This problem from TIFR 2013, Problem 19 discusses the example of a non-uniformly continuous function.
Question: TIFR 2013 problem 19
True/False?
Every differentiable function $f:(0,1) \to [0,1]$ is uniformly continuous.
Hint:
$\sin(1/x)$ is not uniformly continuous. However, range is not $[0,1]$. But its a simple matter of scaling.
Discussion:
Let $f(x)=\sin(\frac{1}{x})$ for all $x\in(0,1)$. For simplicity, we first prove that this $f$ is not uniformly continuous. Then we will scale things down, which won't change the non-uniform continuity of $f$.
Note that $f$ is differentiable. To show that $f$ is not uniformly continuous, we first note that as $x$ approaches $0$, $\frac{1}{x}$ goes through an odd multiple of $\frac{\pi}{2}$ to an even multiple of $\frac{\pi}{2}$ real fast. So in a very small interval close to $0$, I can find two such points which gives value $1$ and $0$.
Let $x=\frac{2}{(2n+1)\pi}$ and $y=\frac{2}{2n\pi}$.
Then $|x-y|=\frac{2}{2n(2n+1)\pi}$.
Since the right hand side of above goes to zero as $n$ increases, given any $\delta > 0$ we can find $n$ large enough so that $|x-y|<\delta$. For these $x$ and $y$, $|f(x)-f(y)|=1$.
Of course, choosing $\epsilon$ as any positive number less than $1$ shows that $f$ is not uniformly continuous.
We have with us a function $f$ which is bounded, differentiable and not uniformly continuous.
To match with the questions requirements, notice $-1\le f(x)\le 1$.
So $0\le 1+f(x) \le 2$ And $0\le \frac{1+f(x)}{2} \le 1$.
Define $g(x)= \frac{1+f(x)}{2}$ for all $x\in(0,1)$.

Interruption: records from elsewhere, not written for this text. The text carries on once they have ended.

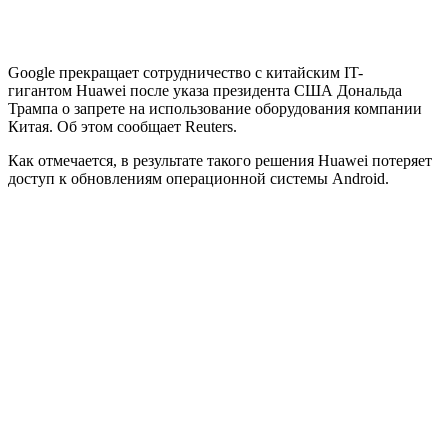
Google прекращает сотрудничество с китайским IT-
гигантом Huawei после указа президента США Дональда
Трампа о запрете на использование оборудования компании
Китая. Об этом сообщает Reuters.
Как отмечается, в результате такого решения Huawei потеряет
доступ к обновлениям операционной системы Android.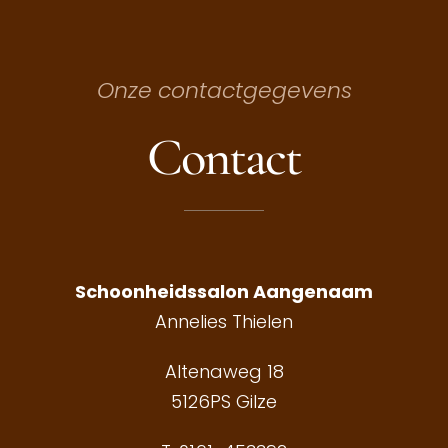
Onze contactgegevens
Contact
Schoonheidssalon Aangenaam
Annelies Thielen
Altenaweg 18
5126PS Gilze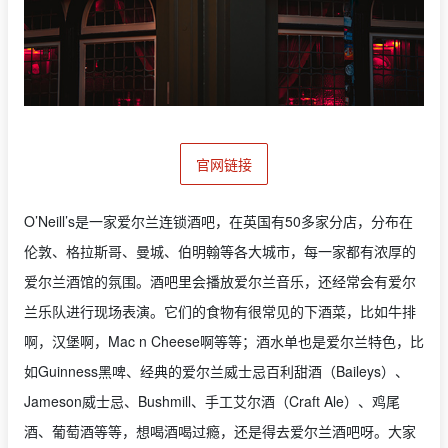
官网链接
O’Neill’s是一家爱尔兰连锁酒吧，在英国有50多家分店，分布在
伦敦、格拉斯哥、曼城、伯明翰等各大城市，每一家都有浓厚的
爱尔兰酒馆的氛围。酒吧里会播放爱尔兰音乐，还经常会有爱尔
兰乐队进行现场表演。它们的食物有很常见的下酒菜，比如牛排
啊，汉堡啊，Mac n Cheese啊等等；酒水单也是爱尔兰特色，比
如Guinness黑啤、经典的爱尔兰威士忌百利甜酒（Baileys）、
Jameson威士忌、Bushmill、手工艾尔酒（Craft Ale）、鸡尾
酒、葡萄酒等等，想喝酒喝过瘾，还是得去爱尔兰酒吧呀。大家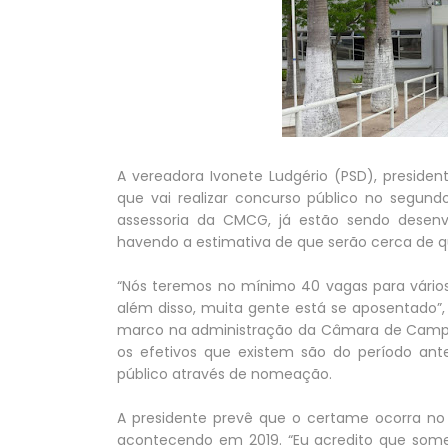
A vereadora Ivonete Ludgério (PSD), presid
que vai realizar concurso público no segund
assessoria da CMCG, já estão sendo desenv
havendo a estimativa de que serão cerca de qu
“Nós teremos no mínimo 40 vagas para vários
além disso, muita gente está se aposentado”
marco na administração da Câmara de Campi
os efetivos que existem são do período ante
público através de nomeação.
A presidente prevê que o certame ocorra n
acontecendo em 2019. “Eu acredito que somen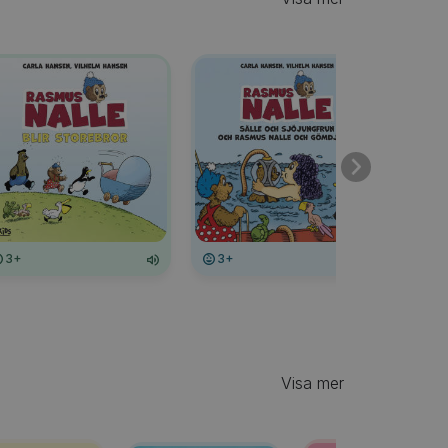
3+
3+
3+
Visa mer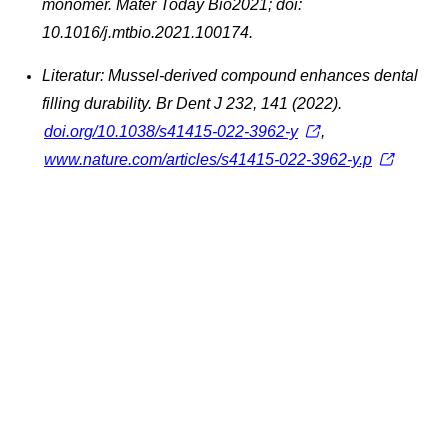
monomer. Mater Today Bio2021; doi:
10.1016/j.mtbio.2021.100174.
Literatur: Mussel-derived compound enhances dental
filling durability. Br Dent J 232, 141 (2022).
doi.org/10.1038/s41415-022-3962-y
,
www.nature.com/articles/s41415-022-3962-y.p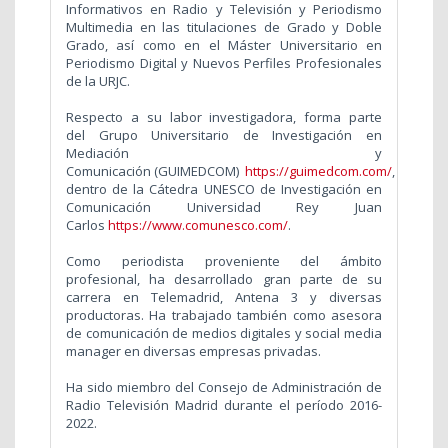
Informativos en Radio y Televisión y Periodismo
Multimedia en las titulaciones de Grado y Doble
Grado, así como en el Máster Universitario en
Periodismo Digital y Nuevos Perfiles Profesionales
de la URJC.
Respecto a su labor investigadora, forma parte
del Grupo Universitario de Investigación en
Mediación y
Comunicación (GUIMEDCOM)
https://guimedcom.com/
,
dentro de la Cátedra UNESCO de Investigación en
Comunicación Universidad Rey Juan
Carlos
https://www.comunesco.com/
.
Como periodista proveniente del ámbito
profesional, ha desarrollado gran parte de su
carrera en Telemadrid, Antena 3 y diversas
productoras. Ha trabajado también como asesora
de comunicación de medios digitales y social media
manager en diversas empresas privadas.
Ha sido miembro del Consejo de Administración de
Radio Televisión Madrid durante el período 2016-
2022.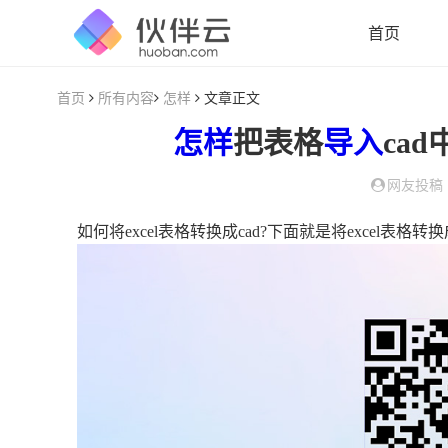
首页
首页
所有内容
怎样
文章正文
怎样
把表格
导入
ca
网友投稿
如何将excel表格转换成cad?下面就是将excel表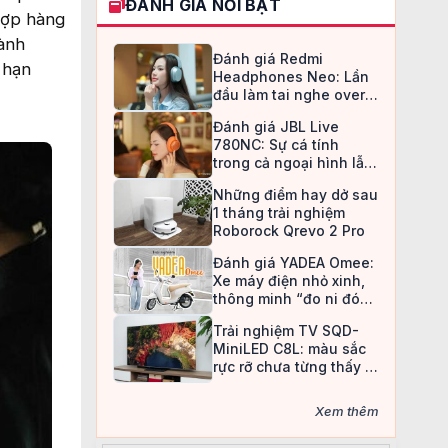
ĐÁNH GIÁ NỔI BẬT
hợp hàng
hành
Đánh giá Redmi
 hạn
Headphones Neo: Lần
đầu làm tai nghe over-
ear, Redmi chọn cách đi
Đánh giá JBL Live
an toàn
780NC: Sự cá tính
trong cả ngoại hình lẫn
chất âm
Những điểm hay dở sau
1 tháng trải nghiệm
Roborock Qrevo 2 Pro
Đánh giá YADEA Omee:
Xe máy điện nhỏ xinh,
thông minh “đo ni đóng
giày” cho nữ sinh
Trải nghiệm TV SQD-
MiniLED C8L: màu sắc
rực rỡ chưa từng thấy ở
TV LCD
Xem thêm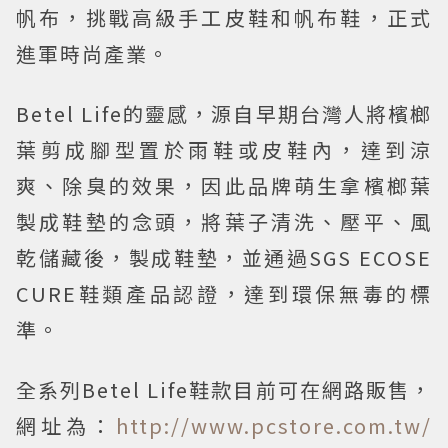
帆布，挑戰高級手工皮鞋和帆布鞋，正式
進軍時尚產業。
Betel Life的靈感，源自早期台灣人將檳榔
葉剪成腳型置於雨鞋或皮鞋內，達到涼
爽、除臭的效果，因此品牌萌生拿檳榔葉
製成鞋墊的念頭，將葉子清洗、壓平、風
乾儲藏後，製成鞋墊，並通過SGS ECOSE
CURE鞋類產品認證，達到環保無毒的標
準。
全系列Betel Life鞋款目前可在網路販售，
網址為：
http://www.pcstore.com.tw/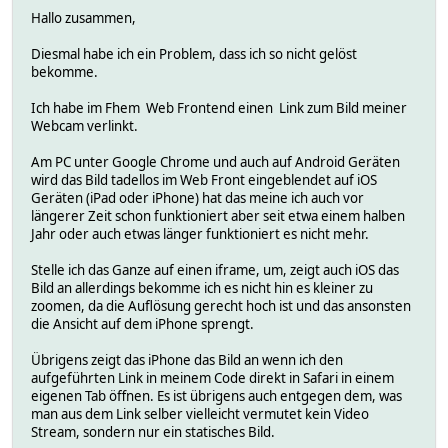
Hallo zusammen,
Diesmal habe ich ein Problem, dass ich so nicht gelöst
bekomme.
Ich habe im Fhem Web Frontend einen Link zum Bild meiner
Webcam verlinkt.
Am PC unter Google Chrome und auch auf Android Geräten
wird das Bild tadellos im Web Front eingeblendet auf iOS
Geräten (iPad oder iPhone) hat das meine ich auch vor
längerer Zeit schon funktioniert aber seit etwa einem halben
Jahr oder auch etwas länger funktioniert es nicht mehr.
Stelle ich das Ganze auf einen iframe, um, zeigt auch iOS das
Bild an allerdings bekomme ich es nicht hin es kleiner zu
zoomen, da die Auflösung gerecht hoch ist und das ansonsten
die Ansicht auf dem iPhone sprengt.
Übrigens zeigt das iPhone das Bild an wenn ich den
aufgeführten Link in meinem Code direkt in Safari in einem
eigenen Tab öffnen. Es ist übrigens auch entgegen dem, was
man aus dem Link selber vielleicht vermutet kein Video
Stream, sondern nur ein statisches Bild.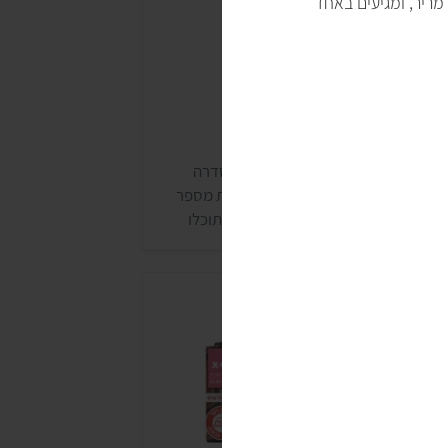
מריר, ומגיעים באחד
וקולד ספלנדיד
דרת השוקולד ספלנדיד, הנחשבת לסדרה
איכותית והמתוחכמת של עלית, כוללת מספר
ופציות של טבליות שוקולד טבעוניות. תוכלו
קנות את השוקולדים של ספלנדיד כמעט בכל
ופרמרקט.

Since sum of two uniformly continuous functions is uniformly continuous and a scalar multiple of uniformly continuous function is uniformly continuous, if $g(x)$ was uniformly continuous, then $f(x)=2g(x)-1$ would also be uniformly continuous.
This proves that g is in fact not uniformly continuous. It is still differentiable, and range is $[0,1]$, which shows that the given statement is actually false.